Not because I believe what they have to say, but because they believe what they have to say. Usually, their claims are made as though they are absolute truths about the world. And when you think of fundamentalists, the images of evangelical Christians or Muslim extremists probably come to mind. However, I have something a little different in mind: free-market fundamentalists.
Alec Mouhibian insults our intelligence when he refers to Enron as, “bankrupted by free-market forces” (“Private Dancer: A System With A Soul,” Daily Nexus, Jan. 10). While Enron was not bankrupt on paper, in reality, it was running a deficient balance sheet before its stock price began to tank in the first place because it was actually counting debts as income. But this is not even the whole picture. Remember that Enron was a publicly traded company, so referring to its bankruptcy as the “righteous wrath” of the market is rejoicing in the monetary loss of the working class men and women who were the majority of Enron’s shareholders.
There are many problems associated with capitalism, and I think any person who doesn’t live in a cave with a thumb up their ass all day reading The Wall Street Journal can see this. Yes, there are opportunities out there for people like Bill O’Reilly to make something of themselves – but these opportunities are largely determined by the environment in which one grows up. It is absurd to claim that someone growing up in Compton, Calif., has the same opportunities as someone growing up in Kennebunkport, Maine – a result of, yes, capitalism.
One should not give complete devotion to any one idea while ignoring basic problems within it. The fact that my reason for waking up every morning is to smoke crack with my feet soaking in cold clam chowder does not mean there are no drawbacks to my addiction. The same could be said for capitalism, i.e., its benefits do not necessarily outweigh its costs.
Putting faith in a system that does not take into consideration the human costs incurred for the benefit of only a few is an extreme ideology. And just as extreme is putting faith into a system that which imposes regulation on everything. Clearly, the answer lies somewhere in the middle.
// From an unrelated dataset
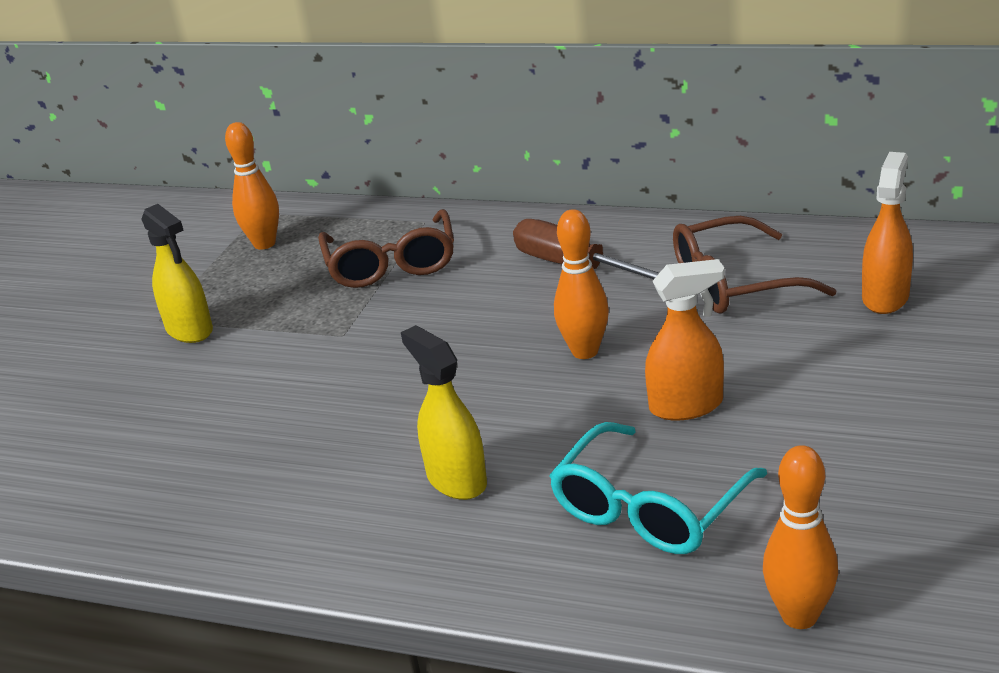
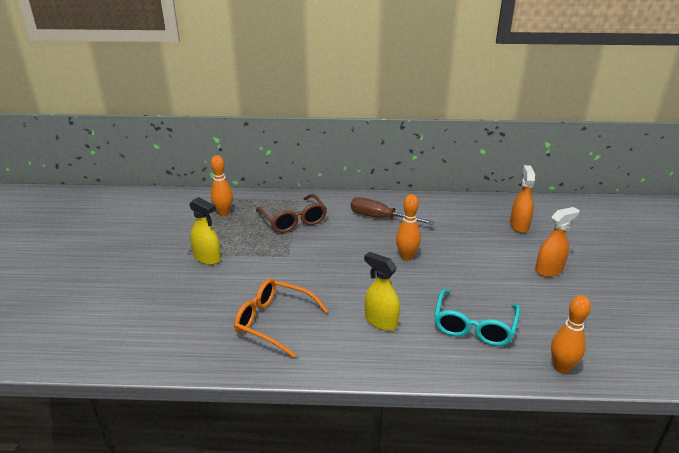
camera: 20 degrees left, 0 degrees up
(247, 461) = (273, 322): none -> orange glasses
(686, 406) = (464, 278): orange spray bottle -> orange spray bottle (549, 270)
(734, 283) = (454, 222): brown glasses -> none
A simple way of making this happen is by regulating the prices of necessities while leaving the prices of luxuries to the free-market.
Health care, wages, basic housing and other necessities of life should be regulated, so as to prevent profit motives from causing the suffering of the masses. Free-market fundamentalists like Mouhibian would reply, particularly in the case of health care, that regulation will stifle innovation because of the way that self-interest motivates people. This would be true only if there were not people who cared about the well-being of others. Perhaps there are would-be scientists who would not enter the field of medicine because it is not as profitable as other sectors, but many would continue to enter the field of medicine for the incentive that helping others brings them – and not just for the selfish pursuit of profit.
In terms of luxuries, let the market go unfettered. Let the bourgeoisie of society relish in their H2s, plasma televisions, front-row Staples Center tickets, Botox injections, four-story Montecito mansions and whatever other toys the superrich of society enjoy. There is no need for regulation here and, as long as their money doesn’t come off of my back, I’ll refrain from organizing a revolution.
The wealthy have accused people like me of engaging in class warfare, but they were at it long before I came around.
Ash Roughani is a senior philosophy major.